Onset of natural convection due to transient diffusion in porous media has attracted considerable attention for its applications to CO$_{2}$ sequestration. Stability analyses typically investigate the onset of such convection using an initial value problem approach in which a perturbation is introduced to the concentration field at an initial time $t=t_{p}$. This leads to debate concerning physically appropriate perturbations, the critical time $t_{c}$ for linear instability and the counter-intuitive notion of an optimal initial time $t_{p}$ that maximizes perturbation growth. We propose an alternate approach in which transient diffusion is continuously perturbed by small porosity variations. With this approach, instability occurs immediately ($t_{c}=0$) without violating any physical constraints, such that the concepts of initial time $t_{p}$ and critical time $t_{c}$ become irrelevant.

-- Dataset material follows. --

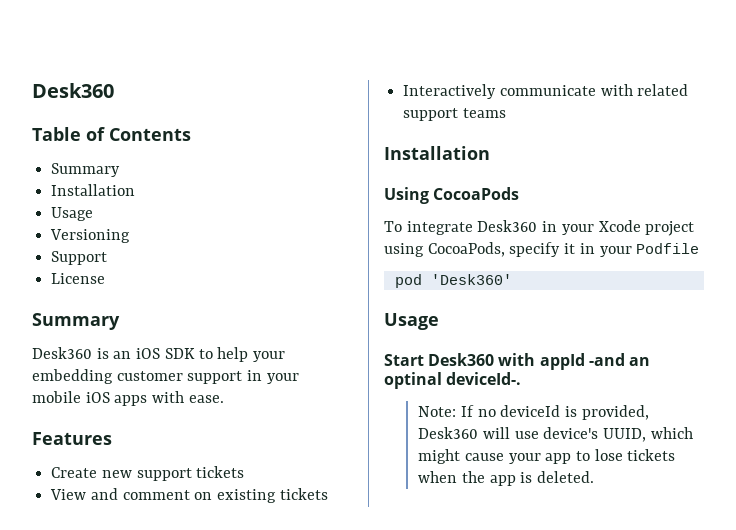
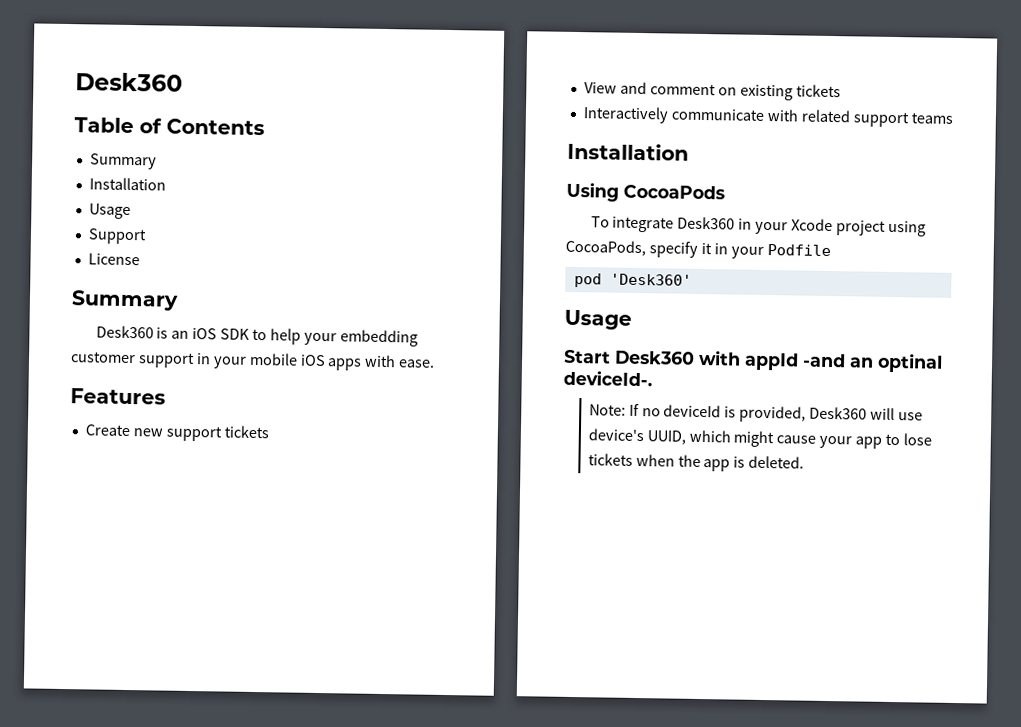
[50,229,131,243] // Versioning -> (131, 211) none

We also argue that the onset time for nonlinear convection is a more physically relevant parameter, and show that it can be predicted using a simple asymptotic expansion. Using the expansion, we explore the onset of nonlinear convection due to porosity perturbations that vary sinusoidally in the horizontal and vertical directions, and show there are optimal wavelengths that minimize the onset time. Finally, we find simple relationships for these wavelengths as functions of perturbation magnitude. These show that even small porosity perturbations, typically considered negligible in previous literature, are sufficient to trigger nonlinear convection and thereby influence the rate of CO$_{2}$ dissolution within time scales comparable to previous analyses.